Processes interact with the kernel via syscalls (INT 0x80):
| Syscall | Description |
|---|---|
SYS_EXIT |
Exit process with status code |
SYS_FORK |
Create child process (duplicate) |
SYS_EXECVE |
Replace process image with new program |
SYS_WAITPID |
Wait for child process to exit |
SYS_GETPID |
Get current process ID |
SYS_GETPPID |
Get parent process ID |
SYS_GETUID |
Get user ID |
SYS_SETUID |
Set user ID (requires root) |
SYS_GETGID |
Get group ID |
SYS_SETGID |
Set group ID (requires root) |
SYS_SBRK |
Grow/shrink heap |
SYS_MMAP |
Map memory region |
SYS_YIELD |
Voluntarily yield CPU |
SYS_SLEEP |
Sleep for milliseconds |
The global process table process_table[256] stores all active processes:
- PID 0: Idle process (runs when no other process is ready)

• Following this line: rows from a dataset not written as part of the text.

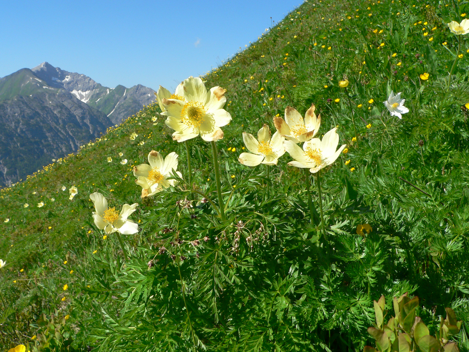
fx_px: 488
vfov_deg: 39.7
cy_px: 176
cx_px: 234
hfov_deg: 51.4
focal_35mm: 36
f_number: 5.6
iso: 100
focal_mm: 6
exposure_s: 1/500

- PID 1-255: User/kernel processes
- Protected by RWLock for concurrent access
ModuOS process management provides:
✅ Modern CFS scheduler for fair CPU distribution
✅ User/kernel mode isolation with separate address spaces
✅ POSIX-compatible fork/exec/waitpid
✅ Lazy FPU switching for performance
✅ Per-process file descriptors and filesystem context
✅ User identity management (UID/GID)
✅ Zombie process handling with proper reaping
This enables ModuOS to run complex multi-process applications with proper isolation and fairness!